Wednesday, September 27, 2006

 

Consultant Damns With Faint Praise

The region got a nice “attaboy” from a consultant on its efforts to develop land around Pittsburgh International Airport. The adjoining counties of Allegheny, Beaver, and Washington worked together to form a partnership to attract development, something that the consultant suggested in 2002.
Great work, but here’s the catch. “The Pittsburgh area still lacks a beltway system common in other cities and must further upgrade its freeway system” since “we live in a country where people depend on automobiles and trucks to get to and from and to get their goods to and from, and the reality of it is air cargo is 2 to 3 percent of total freight movement. Your solution to transportation issues is on the ground. It's not in the air.”
Wonderful.
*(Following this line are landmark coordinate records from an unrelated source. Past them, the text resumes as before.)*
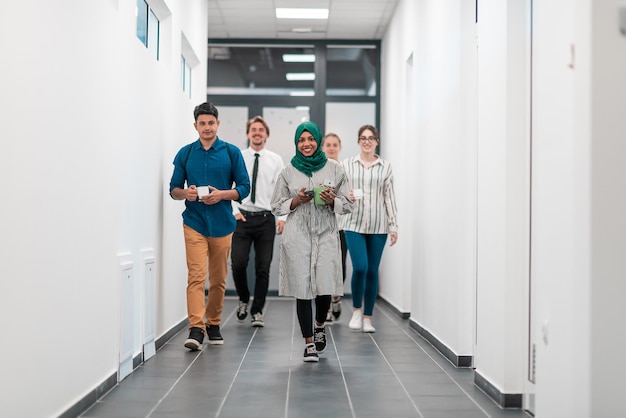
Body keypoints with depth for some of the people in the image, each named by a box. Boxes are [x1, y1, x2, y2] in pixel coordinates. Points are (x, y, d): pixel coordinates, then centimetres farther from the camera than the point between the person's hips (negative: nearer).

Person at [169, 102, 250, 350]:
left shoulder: (232, 153, 3)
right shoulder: (185, 153, 6)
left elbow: (244, 188, 2)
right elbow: (173, 189, 9)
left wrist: (222, 194, -15)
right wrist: (186, 193, -14)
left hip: (222, 224, 1)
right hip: (194, 223, -1)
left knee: (218, 279, 11)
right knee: (196, 276, -12)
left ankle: (213, 324, 26)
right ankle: (196, 329, -16)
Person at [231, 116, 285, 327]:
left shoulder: (276, 160, 5)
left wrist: (282, 217, -8)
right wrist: (235, 211, -7)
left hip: (266, 218, 0)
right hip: (242, 217, 0)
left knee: (263, 268, 2)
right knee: (238, 263, -8)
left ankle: (257, 311, 14)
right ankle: (243, 299, 20)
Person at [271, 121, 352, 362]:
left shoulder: (335, 170, 7)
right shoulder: (288, 172, 7)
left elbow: (348, 205, 10)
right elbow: (276, 207, 9)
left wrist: (332, 201, -10)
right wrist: (297, 201, -8)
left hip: (326, 235, 0)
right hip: (297, 236, 0)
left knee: (325, 288, -6)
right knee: (302, 289, -2)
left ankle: (319, 325, 27)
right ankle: (309, 343, 10)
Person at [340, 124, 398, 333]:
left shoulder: (385, 167, 6)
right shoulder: (347, 164, 4)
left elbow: (389, 197, 6)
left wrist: (393, 226, 3)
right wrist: (346, 196, -15)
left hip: (378, 226, 1)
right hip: (354, 224, -1)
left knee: (372, 272, 5)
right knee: (360, 268, -13)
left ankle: (367, 318, 17)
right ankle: (356, 310, 11)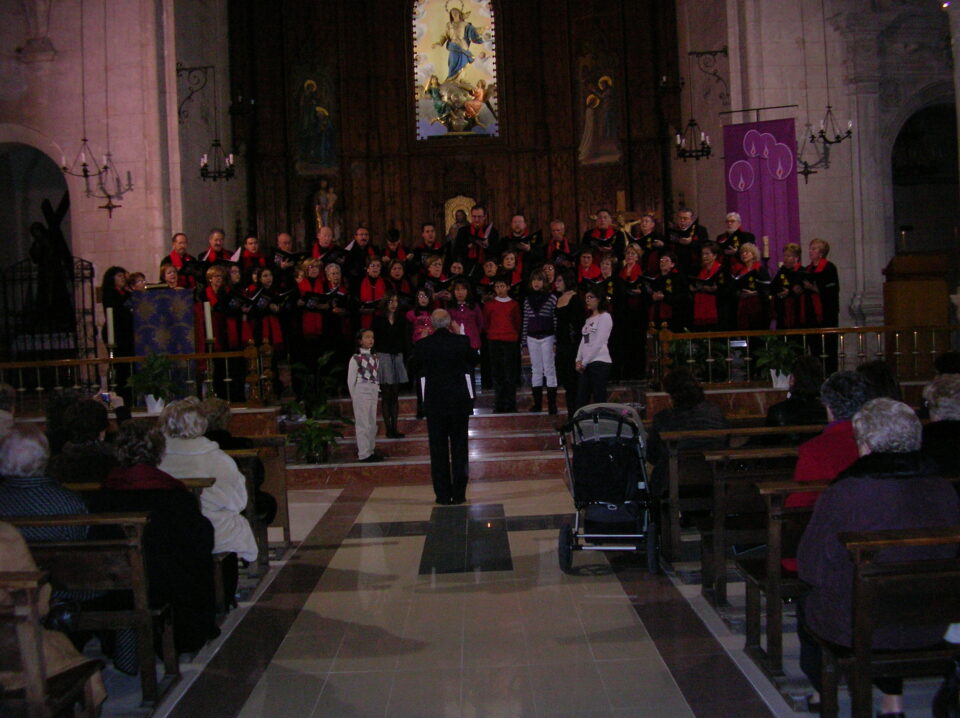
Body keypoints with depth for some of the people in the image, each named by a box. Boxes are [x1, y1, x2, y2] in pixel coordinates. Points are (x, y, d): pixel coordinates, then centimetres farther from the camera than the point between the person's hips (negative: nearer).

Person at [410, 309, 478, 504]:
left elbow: (417, 368, 6)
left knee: (438, 449, 7)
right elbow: (474, 360, 9)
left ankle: (443, 494, 8)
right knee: (459, 447, 9)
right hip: (460, 400, 1)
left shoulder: (422, 345, -9)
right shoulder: (462, 341, -9)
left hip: (434, 402, 0)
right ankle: (459, 494, 11)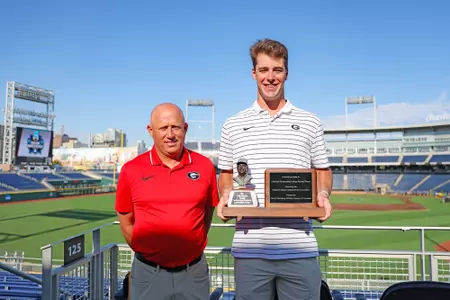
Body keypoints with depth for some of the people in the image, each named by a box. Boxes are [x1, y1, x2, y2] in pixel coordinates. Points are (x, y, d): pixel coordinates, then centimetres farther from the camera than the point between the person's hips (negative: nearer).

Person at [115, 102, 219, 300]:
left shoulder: (205, 166, -3)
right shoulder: (131, 170, -5)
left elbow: (208, 212, 7)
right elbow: (126, 221, 3)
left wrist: (190, 247, 2)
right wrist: (147, 252, 2)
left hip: (194, 270, 1)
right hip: (148, 272, 0)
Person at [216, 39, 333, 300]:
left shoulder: (310, 122, 7)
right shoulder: (233, 125, 8)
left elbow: (323, 171, 12)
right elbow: (226, 174, 14)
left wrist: (323, 194, -7)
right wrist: (225, 197, -6)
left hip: (300, 248, 0)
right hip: (249, 249, 1)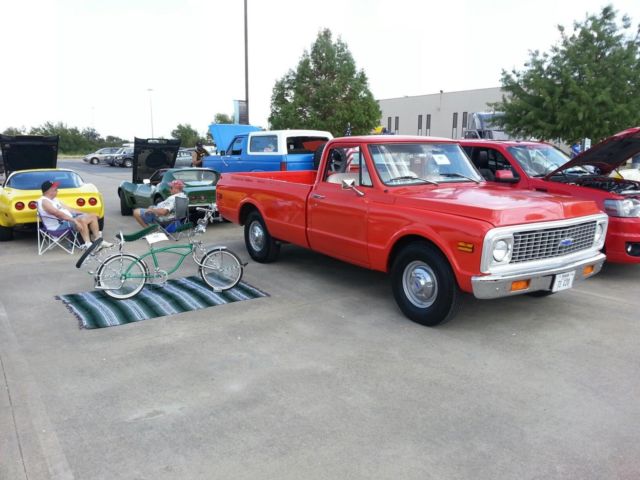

That must have deflated the hopes of the boosters in the room. The state and the region pump millions of dollars in infrastructure work around the airport, and the roads getting people and goods there are inadequate. The state is in the midst of what is characterized as a transportation crisis with bridges unsafe and some collapsing. Build a beltway? We doubt the consultant or any of the public and civic leadership will be here by the time the region gets a beltway. An interstate designation for the route to the airport and $45 million in improvements won’t do it.
So let’s suppose we take the consultant’s suggestions to heart and lobby for highway improvements and get them. What happens if the promised development does not materialize? Then what obstacle will we need to eliminate?